WOONSOCKET, R.I. —In typical CVS fashion, the pharmacy retailer posted record revenues and earnings for the second quarter—a quarter that was undoubtedly on the radar screen of industry observers since it marked the first full quarter with Caremark.

“Our second-quarter performance once again demonstrates that we certainly kept our eye on the ball and, better yet, we kept our eye on our customers,” Tom Ryan, president and chief executive officer of CVS, told analysts during a conference call earlier this month to discuss results.
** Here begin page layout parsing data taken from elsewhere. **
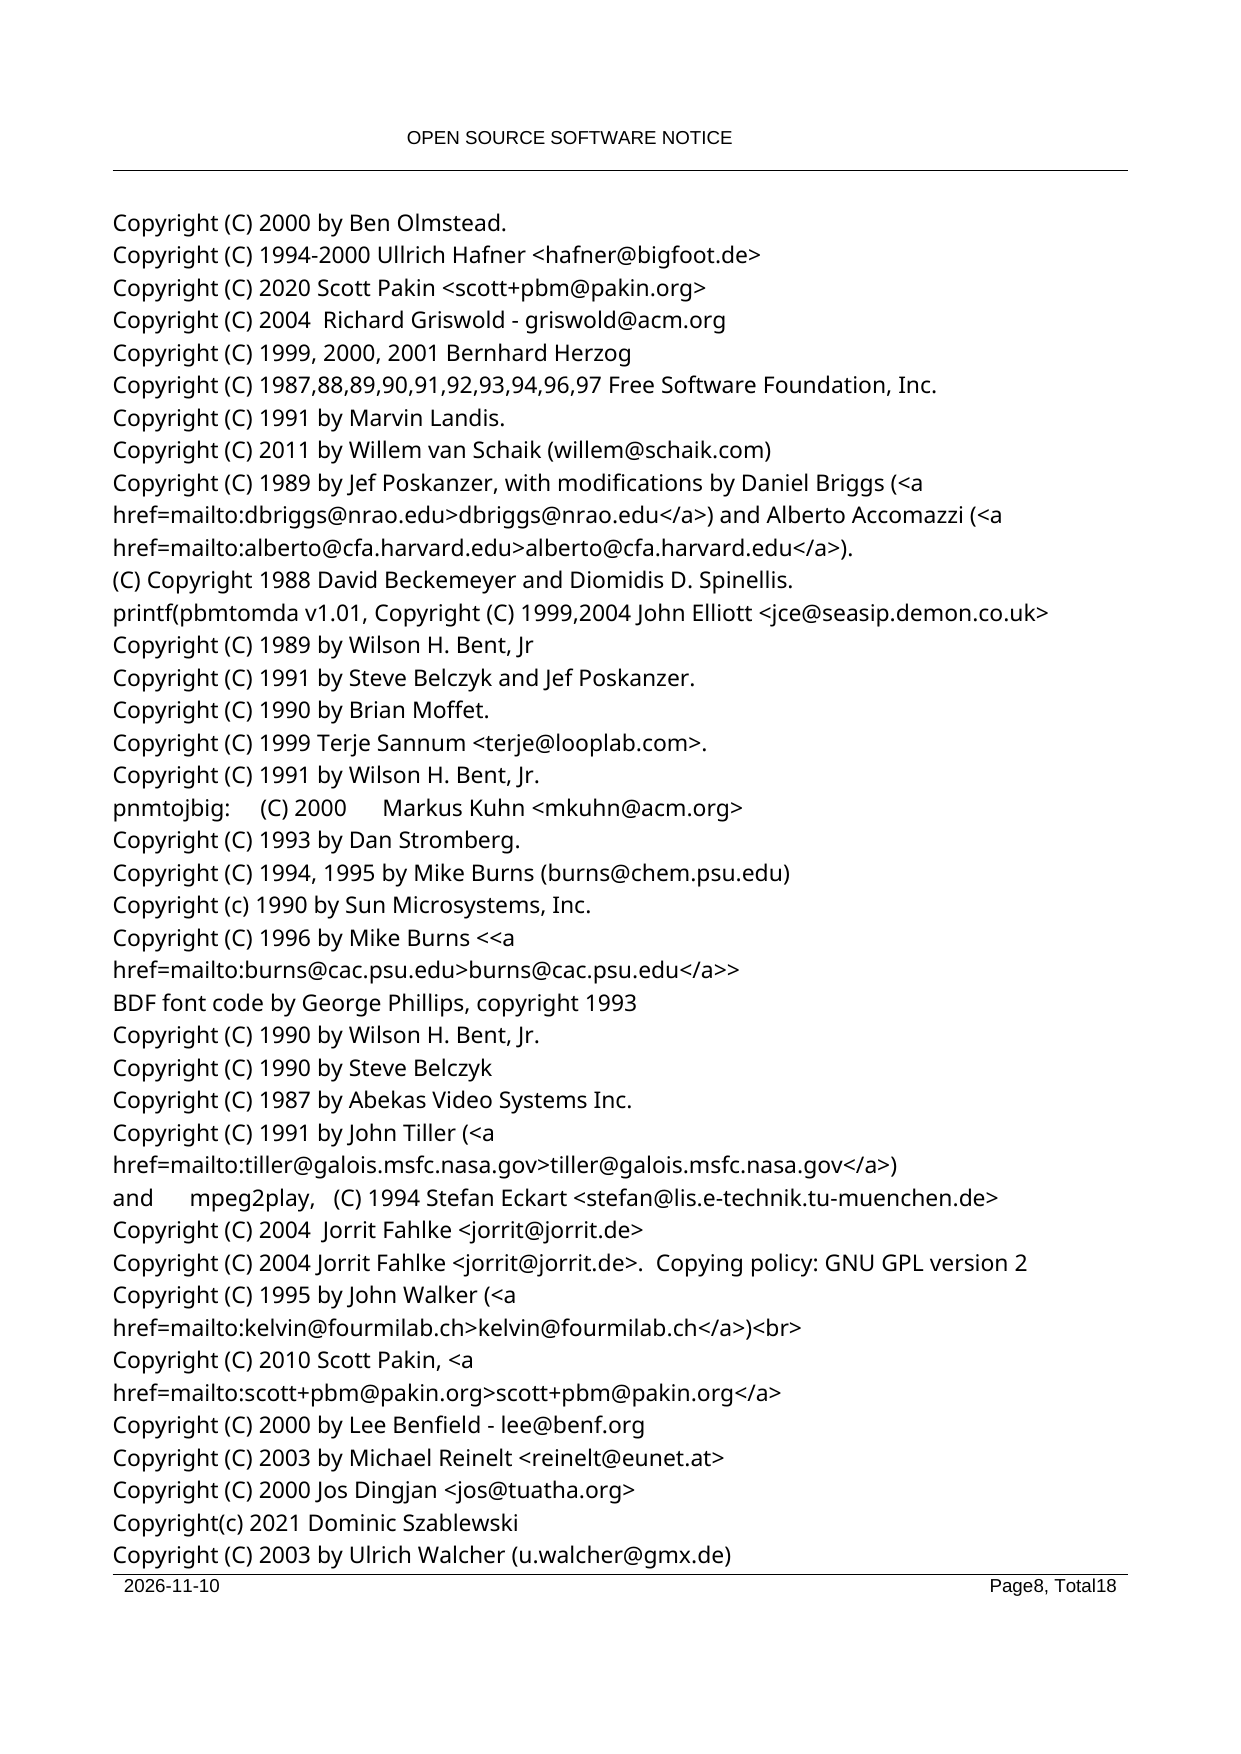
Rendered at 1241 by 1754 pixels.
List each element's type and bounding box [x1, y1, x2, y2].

text [112, 206, 1128, 1571]
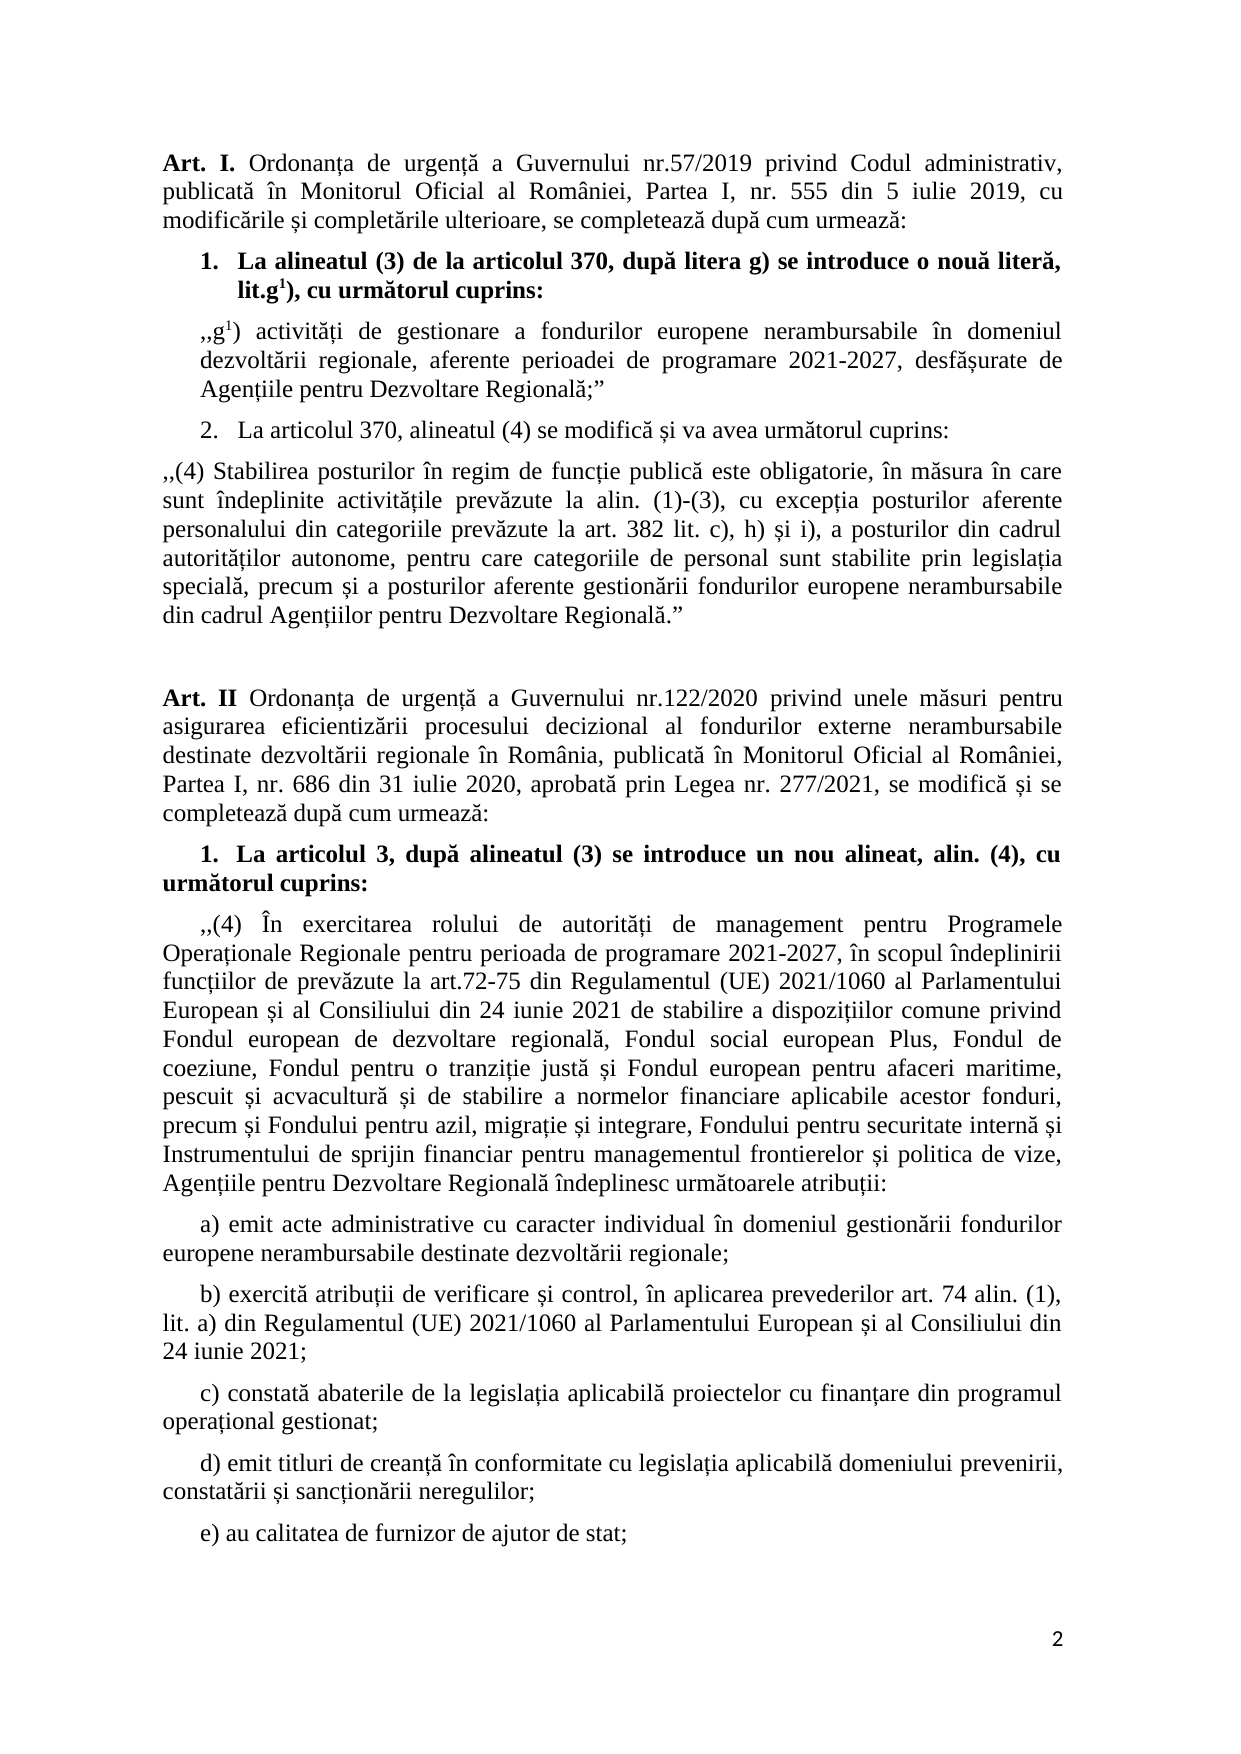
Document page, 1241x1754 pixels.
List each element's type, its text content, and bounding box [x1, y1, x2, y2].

list La articolul 3, după alineatul (3) se introduce un nou alineat, alin. (4), cu următorul cuprins: [162, 839, 1063, 896]
text Art. I. Ordonanța de urgență a Guvernului nr.57/2019 privind Codul administrativ, publicată în Monitorul Oficial al României, Partea I, nr. 555 din 5 iulie 2019, cu modificările și completările ulterioare, se completează după cum urmează: [162, 148, 1063, 234]
text ,,(4) În exercitarea rolului de autorități de management pentru Programele Operaționale Regionale pentru perioada de programare 2021-2027, în scopul îndeplinirii funcțiilor de prevăzute la art.72-75 din Regulamentul (UE) 2021/1060 al Parlamentului European și al Consiliului din 24 iunie 2021 de stabilire a dispozițiilor comune privind Fondul european de dezvoltare regională, Fondul social european Plus, Fondul de coeziune, Fondul pentru o tranziție justă și Fondul european pentru afaceri maritime, pescuit și acvacultură și de stabilire a normelor financiare aplicabile acestor fonduri, precum și Fondului pentru azil, migrație și integrare, Fondului pentru securitate internă și Instrumentului de sprijin financiar pentru managementul frontierelor și politica de vize, Agențiile pentru Dezvoltare Regională îndeplinesc următoarele atribuții: [162, 909, 1063, 1196]
text Art. II Ordonanța de urgență a Guvernului nr.122/2020 privind unele măsuri pentru asigurarea eficientizării procesului decizional al fondurilor externe nerambursabile destinate dezvoltării regionale în România, publicată în Monitorul Oficial al României, Partea I, nr. 686 din 31 iulie 2020, aprobată prin Legea nr. 277/2021, se modifică și se completează după cum urmează: [162, 683, 1063, 826]
list La alineatul (3) de la articolul 370, după litera g) se introduce o nouă literă, lit.g1), cu următorul cuprins: [200, 246, 1063, 304]
text d) emit titluri de creanță în conformitate cu legislația aplicabilă domeniului prevenirii, constatării și sancționării neregulilor; [162, 1448, 1063, 1505]
text ,,(4) Stabilirea posturilor în regim de funcție publică este obligatorie, în măsura în care sunt îndeplinite activitățile prevăzute la alin. (1)-(3), cu excepția posturilor aferente personalului din categoriile prevăzute la art. 382 lit. c), h) și i), a posturilor din cadrul autorităților autonome, pentru care categoriile de personal sunt stabilite prin legislația specială, precum și a posturilor aferente gestionării fondurilor europene nerambursabile din cadrul Agențiilor pentru Dezvoltare Regională.” [162, 456, 1063, 629]
text b) exercită atribuții de verificare și control, în aplicarea prevederilor art. 74 alin. (1), lit. a) din Regulamentul (UE) 2021/1060 al Parlamentului European și al Consiliului din 24 iunie 2021; [162, 1279, 1063, 1365]
text ,,g1) activități de gestionare a fondurilor europene nerambursabile în domeniul dezvoltării regionale, aferente perioadei de programare 2021-2027, desfășurate de Agențiile pentru Dezvoltare Regională;” [200, 316, 1063, 403]
text e) au calitatea de furnizor de ajutor de stat; [162, 1518, 1063, 1546]
list La articolul 370, alineatul (4) se modifică și va avea următorul cuprins: [200, 415, 1063, 444]
text c) constată abaterile de la legislația aplicabilă proiectelor cu finanțare din programul operațional gestionat; [162, 1378, 1063, 1435]
text a) emit acte administrative cu caracter individual în domeniul gestionării fondurilor europene nerambursabile destinate dezvoltării regionale; [162, 1209, 1063, 1266]
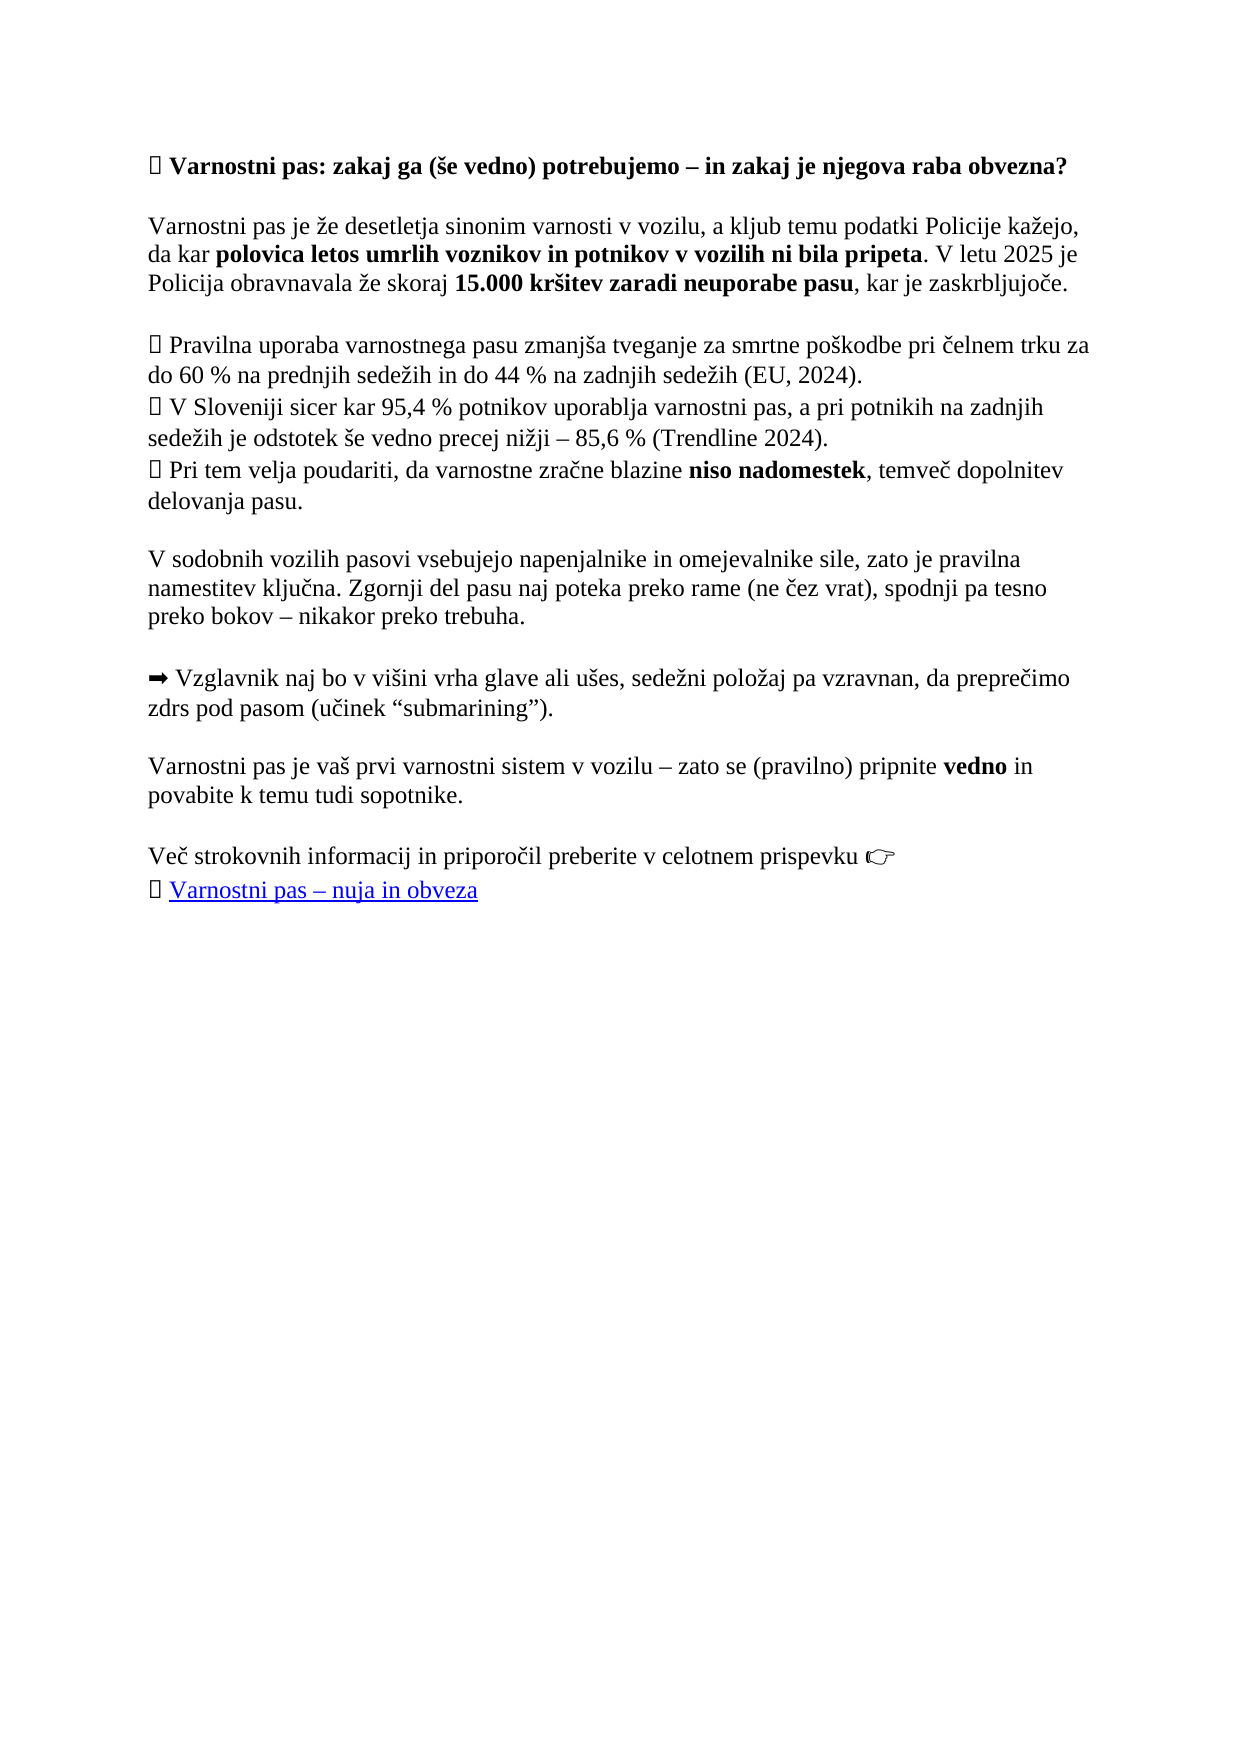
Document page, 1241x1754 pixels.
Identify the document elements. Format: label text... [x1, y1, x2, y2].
CVS has “virtually” completed its integration of Caremark, which initially focused on three areas: the integration of PharmaCare into Caremark, the integration of Caremark into CVS at the corporate level and the development of its new Go-To-Market strategy with new products and services, such as flexible fulfillment, improved generic and formulary compliance at both mail and retail, in-store pick up of mail-order pharmacy and unique OTC opportunities.

“We will begin to create a single view of the patient from a broad-based health management program perspective,” Ryan said. “These programs will result in the highest quality health and pharmacy services that will continue to lower payer’s overall healthcare costs.”

Examples that include unique disease management that utilize Care-mark products and call centers, along with CVS pharmacists and Minute-Clinic nurse practitioners.

Looking ahead, CVS provided several positive revelations as it offered an update on the 2008 PBM selling season.

“Aside from the [Federal Employee Program] and [the state of New York] contracts, very little additional business has been lost,” noted Goldman Sachs analyst John Heinbockel. “In addition, more than $1 billion in new contracts has been won with the potential for another $1 billion to be brought on board before the season ends. The full-year retention rate should be 90 percent, in line with the historical average.”

Furthermore, the company now expects that merger synergies will significantly exceed $500 million in 2008.

For the quarter ended June 30, net earnings increased 114.1 percent to $723.6 million.

Revenues increased $10.1 billion to $20.7 billion, up from $10.6 billion during the year-ago period. Same-store sales for the quarter (which do not include Sav-on/Osco stores) rose 5.7 percent. Pharmacy same-store sales also rose 5.7 percent, while front-end same-store sales increased 5.9 percent.